Output the records that follow, with every character intact.

• Supplied material:
=== Begin Enclosure ===

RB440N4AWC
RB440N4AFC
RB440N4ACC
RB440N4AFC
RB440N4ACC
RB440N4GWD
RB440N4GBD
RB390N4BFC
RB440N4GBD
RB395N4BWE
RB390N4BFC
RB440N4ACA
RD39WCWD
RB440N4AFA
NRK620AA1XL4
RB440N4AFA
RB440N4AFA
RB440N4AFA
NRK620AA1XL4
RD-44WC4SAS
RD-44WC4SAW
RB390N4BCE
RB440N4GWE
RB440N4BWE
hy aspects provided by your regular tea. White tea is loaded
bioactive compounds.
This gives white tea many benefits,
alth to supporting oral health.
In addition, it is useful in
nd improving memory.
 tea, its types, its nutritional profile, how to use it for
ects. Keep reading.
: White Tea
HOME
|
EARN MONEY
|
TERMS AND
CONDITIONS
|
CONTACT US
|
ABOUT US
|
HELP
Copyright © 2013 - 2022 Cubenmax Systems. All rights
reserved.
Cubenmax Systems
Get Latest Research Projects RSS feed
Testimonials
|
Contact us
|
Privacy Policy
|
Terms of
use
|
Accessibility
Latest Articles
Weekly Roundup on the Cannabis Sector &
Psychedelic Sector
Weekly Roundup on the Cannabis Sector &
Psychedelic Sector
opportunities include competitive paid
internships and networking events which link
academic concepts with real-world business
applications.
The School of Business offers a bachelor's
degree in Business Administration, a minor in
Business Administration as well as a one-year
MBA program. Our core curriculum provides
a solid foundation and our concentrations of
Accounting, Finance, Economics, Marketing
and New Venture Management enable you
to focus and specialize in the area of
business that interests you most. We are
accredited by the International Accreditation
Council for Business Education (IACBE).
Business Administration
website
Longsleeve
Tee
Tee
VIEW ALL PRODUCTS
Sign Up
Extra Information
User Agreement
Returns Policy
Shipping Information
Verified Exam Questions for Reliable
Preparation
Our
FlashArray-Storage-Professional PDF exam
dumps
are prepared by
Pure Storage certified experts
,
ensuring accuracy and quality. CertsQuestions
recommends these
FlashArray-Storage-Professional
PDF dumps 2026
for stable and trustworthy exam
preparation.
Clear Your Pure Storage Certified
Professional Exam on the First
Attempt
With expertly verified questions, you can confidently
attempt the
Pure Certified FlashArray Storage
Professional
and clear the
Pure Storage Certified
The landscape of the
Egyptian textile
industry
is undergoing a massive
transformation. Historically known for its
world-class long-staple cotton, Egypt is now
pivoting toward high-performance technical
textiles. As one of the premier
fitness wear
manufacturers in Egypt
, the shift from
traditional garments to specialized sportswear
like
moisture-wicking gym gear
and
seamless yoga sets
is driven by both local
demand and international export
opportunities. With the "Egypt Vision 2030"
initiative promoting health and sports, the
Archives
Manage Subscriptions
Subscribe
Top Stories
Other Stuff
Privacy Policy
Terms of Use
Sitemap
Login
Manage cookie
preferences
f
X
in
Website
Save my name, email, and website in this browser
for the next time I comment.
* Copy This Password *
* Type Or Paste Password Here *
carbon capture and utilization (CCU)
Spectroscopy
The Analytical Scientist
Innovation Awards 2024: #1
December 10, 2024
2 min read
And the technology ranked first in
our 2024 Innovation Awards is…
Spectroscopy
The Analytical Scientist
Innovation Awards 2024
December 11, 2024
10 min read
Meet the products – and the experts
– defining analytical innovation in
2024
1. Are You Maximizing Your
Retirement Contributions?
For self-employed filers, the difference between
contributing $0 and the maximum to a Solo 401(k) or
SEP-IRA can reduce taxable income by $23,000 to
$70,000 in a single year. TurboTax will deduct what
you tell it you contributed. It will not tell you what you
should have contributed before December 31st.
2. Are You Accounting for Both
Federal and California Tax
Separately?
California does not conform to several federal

=== End Enclosure ===

• Result:
RB440N4AWC
RB440N4AFC
RB440N4ACC
RB440N4AFC
RB440N4ACC
RB440N4GWD
RB440N4GBD
RB390N4BFC
RB440N4GBD
RB395N4BWE
RB390N4BFC
RB440N4ACA
RD39WCWD
RB440N4AFA
NRK620AA1XL4
RB440N4AFA
RB440N4AFA
RB440N4AFA
NRK620AA1XL4
RD-44WC4SAS
RD-44WC4SAW
RB390N4BCE
RB440N4GWE
RB440N4BWE
hy aspects provided by your regular tea. White tea is loaded
bioactive compounds.
This gives white tea many benefits,
alth to supporting oral health.
In addition, it is useful in
nd improving memory.
 tea, its types, its nutritional profile, how to use it for
ects. Keep reading.
: White Tea
HOME
|
EARN MONEY
|
TERMS AND
CONDITIONS
|
CONTACT US
|
ABOUT US
|
HELP
Copyright © 2013 - 2022 Cubenmax Systems. All rights
reserved.
Cubenmax Systems
Get Latest Research Projects RSS feed
Testimonials
|
Contact us
|
Privacy Policy
|
Terms of
use
|
Accessibility
Latest Articles
Weekly Roundup on the Cannabis Sector &
Psychedelic Sector
Weekly Roundup on the Cannabis Sector &
Psychedelic Sector
opportunities include competitive paid
internships and networking events which link
academic concepts with real-world business
applications.
The School of Business offers a bachelor's
degree in Business Administration, a minor in
Business Administration as well as a one-year
MBA program. Our core curriculum provides
a solid foundation and our concentrations of
Accounting, Finance, Economics, Marketing
and New Venture Management enable you
to focus and specialize in the area of
business that interests you most. We are
accredited by the International Accreditation
Council for Business Education (IACBE).
Business Administration
website
Longsleeve
Tee
Tee
VIEW ALL PRODUCTS
Sign Up
Extra Information
User Agreement
Returns Policy
Shipping Information
Verified Exam Questions for Reliable
Preparation
Our
FlashArray-Storage-Professional PDF exam
dumps
are prepared by
Pure Storage certified experts
,
ensuring accuracy and quality. CertsQuestions
recommends these
FlashArray-Storage-Professional
PDF dumps 2026
for stable and trustworthy exam
preparation.
Clear Your Pure Storage Certified
Professional Exam on the First
Attempt
With expertly verified questions, you can confidently
attempt the
Pure Certified FlashArray Storage
Professional
and clear the
Pure Storage Certified
The landscape of the
Egyptian textile
industry
is undergoing a massive
transformation. Historically known for its
world-class long-staple cotton, Egypt is now
pivoting toward high-performance technical
textiles. As one of the premier
fitness wear
manufacturers in Egypt
, the shift from
traditional garments to specialized sportswear
like
moisture-wicking gym gear
and
seamless yoga sets
is driven by both local
demand and international export
opportunities. With the "Egypt Vision 2030"
initiative promoting health and sports, the
Archives
Manage Subscriptions
Subscribe
Top Stories
Other Stuff
Privacy Policy
Terms of Use
Sitemap
Login
Manage cookie
preferences
f
X
in
Website
Save my name, email, and website in this browser
for the next time I comment.
* Copy This Password *
* Type Or Paste Password Here *
carbon capture and utilization (CCU)
Spectroscopy
The Analytical Scientist
Innovation Awards 2024: #1
December 10, 2024
2 min read
And the technology ranked first in
our 2024 Innovation Awards is…
Spectroscopy
The Analytical Scientist
Innovation Awards 2024
December 11, 2024
10 min read
Meet the products – and the experts
– defining analytical innovation in
2024
1. Are You Maximizing Your
Retirement Contributions?
For self-employed filers, the difference between
contributing $0 and the maximum to a Solo 401(k) or
SEP-IRA can reduce taxable income by $23,000 to
$70,000 in a single year. TurboTax will deduct what
you tell it you contributed. It will not tell you what you
should have contributed before December 31st.
2. Are You Accounting for Both
Federal and California Tax
Separately?
California does not conform to several federal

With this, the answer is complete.